All this information was very interesting, however when I read it I feel that someone might get the impression that maintaining 20 feet while deco on 100% is really not THAT critical.

My personal feeling is that I do NOT want to be below 18-20 feet on 100% and I always have a SMB or a weighted rope or some other means to allow me to maintain my depth should I be distracted. I don't want to be doing a drifting deco and simply watching a depth guage without a physical, tactile barrier to help me avoid sinking.
 
Ok, this may be obvious, but I don't know the answer and I'm asking. Call me stupid if you must.
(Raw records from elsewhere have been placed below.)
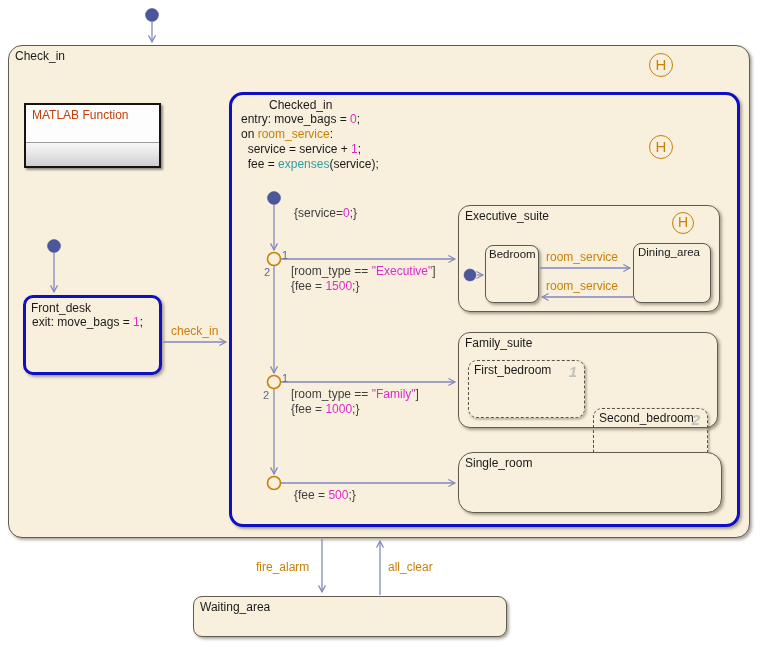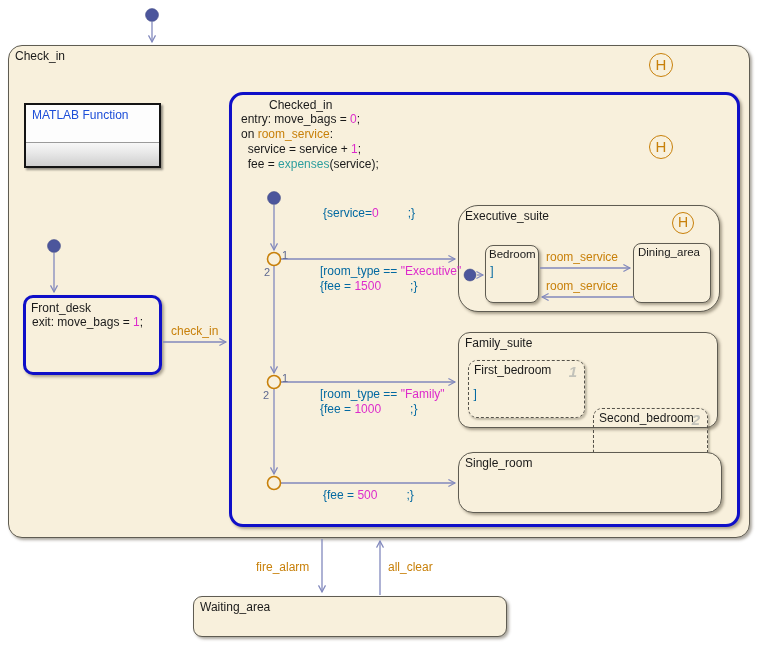--- a/index.html
+++ b/index.html
@@ -19,38 +19,38 @@
     border:1.6px dashed #55524A;
     box-shadow:1.5px 1.5px 2px rgba(70,62,45,.3);
   }
   .state-label {
     font-size:12px; color:#1a1a1a; white-space:nowrap; padding:3px 0 0 6px;
   }
   .state-body { font-size:12px; color:#1a1a1a; white-space:pre; line-height:15px; padding:0 0 0 6px; }
 
   .txt { position:absolute; font-size:12px; white-space:pre; line-height:15px; }
   .orange { color:#C8800A; }
-  .purple { color:#0369a1;margin-left:29px; }
+  .purple { color:#404040; }
   .magenta { color:#DD2BCB; }
   .teal { color:#2D9E9E; }
   .jnum { position:absolute; font-size:11px; color:#5E6890; }
 
   .hjunction {
     position:absolute; border:1.6px solid #C8800A; border-radius:50%;
     color:#C8800A; text-align:center; font-size:15px;
     width:24px; height:24px; line-height:21px;
   }
   .hjunction.small { width:22px; height:22px; line-height:19px; font-size:14px; }
 
   .ml-block {
     position:absolute; left:24px; top:103px; width:137px; height:65px;
     background:#FDFDFD; border:2px solid #141414;
     box-shadow:2px 2px 2px rgba(0,0,0,.4);
   }
-  .ml-title { font-size:12px; color:#1d4ed8; padding:3px 0 0 6px; white-space:nowrap; }
+  .ml-title { font-size:12px; color:#c2410c; padding:3px 0 0 6px; white-space:nowrap; }
   .ml-code { font-size:12px; color:#111; padding:2px 0 0 6px; white-space:nowrap; }
   .ml-footer {
     position:absolute; left:0; right:0; bottom:0; height:24px;
     border-top:1px solid #9a9a9a;
     background:linear-gradient(180deg,#F7F7F7 0%,#E9E9E9 40%,#CFCFCF 100%);
   }
 
   .order-num {
     position:absolute; top:2px; right:7px;
     font-size:15px; font-weight:bold; font-style:italic; color:#C2C2BA;
@@ -78,21 +78,21 @@
   </div>
 
   <div class="state sel" style="left:229px; top:92px; width:511px; height:435px; border-radius:14px;">
     <div class="state-label" style="padding-left:5px;margin-left:32px;">Checked_in</div>
     <div class="state-body" style="padding-left:9px;"><span>entry: move_bags = </span><span class="magenta">0</span><span>;</span>
 <span>on </span><span class="orange">room_service</span><span>:</span>
 <span>  service = service + </span><span class="magenta">1</span><span>;</span>
 <span>  fee = </span><span class="teal">expenses</span><span>(service);</span></div>
   </div>
 
-  <div class="state" style="left:458px; top:205px; width:262px; height:107px; border-radius:20px;">
+  <div class="state" style="left:458px; top:205px; width:262px; height:107px; border-radius:12px;">
     <div class="state-label">Executive_suite</div>
   </div>
 
   <div class="state" style="left:485px; top:245px; width:54px; height:58px; border-radius:8px;">
     <div class="state-label" style="padding:2px 0 0 3px; font-size:11.5px;">Bedroom</div>
   </div>
 
   <div class="state" style="left:633px; top:243px; width:78px; height:60px; border-radius:8px;">
     <div class="state-label" style="padding:2px 0 0 4px; font-size:11.5px;">Dining_area</div>
   </div>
When doing decompression, I use 100% at 20' and above. I've been taught and told numerous times that breathing pure 02 deeper than 20' is a death sentence. SO, how do they get away with giving someone in a recompression chamber 100% at chamber depths of 66' ?

Thanks,

Dave.

I've been to lectures from people who run chambers and an MD who specializes in this. Simple answer. The reason divers die is downing when the high O2 causes convoltions and loss of concieness. It is not the O2 that kills them, it's the water. In a chamber an O2 hit is not so much of a problem it it happenthereis plenty of time to turn down the O2.

O2 is dangerous underwater because there is no warnning. One minute you are OK the next not OK so they teach us to keep a very wide saftey margin
 
Hello Readers:

snip....

Toxicity In Chambers

There are aspects of treatment chambers that appear to render high oxygen pressures more tolerable for patients.

- Chambers are warmer and oxygen is better tolerated.
- Exercise is eliminated. Arterial carbon dioxide is reduced and does not act as a vasodilator in the brain. Brain tissues thus “sees” less oxygen.


Dr Deco :doctor:

Plus *some* chamber operators were known to get a sleepy diver's attention by "ringing the chamber bell" with a small brass hammer. Wouldn’t want him to miss the onset of tunnel vision, twitching etc….
 
During a chamber dive we got to talk to the hyperbaric consultant and asked similar things.

He said routinely people were put at ppO2 of 2.1 or so in the chamber and he'd not yet in his career seen a convulsion.
However the reason 1.6 is chosen for underwater is due to cold, more exertion and as others have said, if they DO oxtox in a chamber its really not a serious problem and they'd just come off the O2. Also peoples tolerance varies so underwater partial pressures are chosen to err on the very conservative side to be "safe" for just about all members of the group not just most.

One of our group actually asked could he test a 2.0 or higher in the chamber just to see if he had issues or not but was told no.

That is quite a buggy post, eh?
 
Excellent question and answers. Thanks.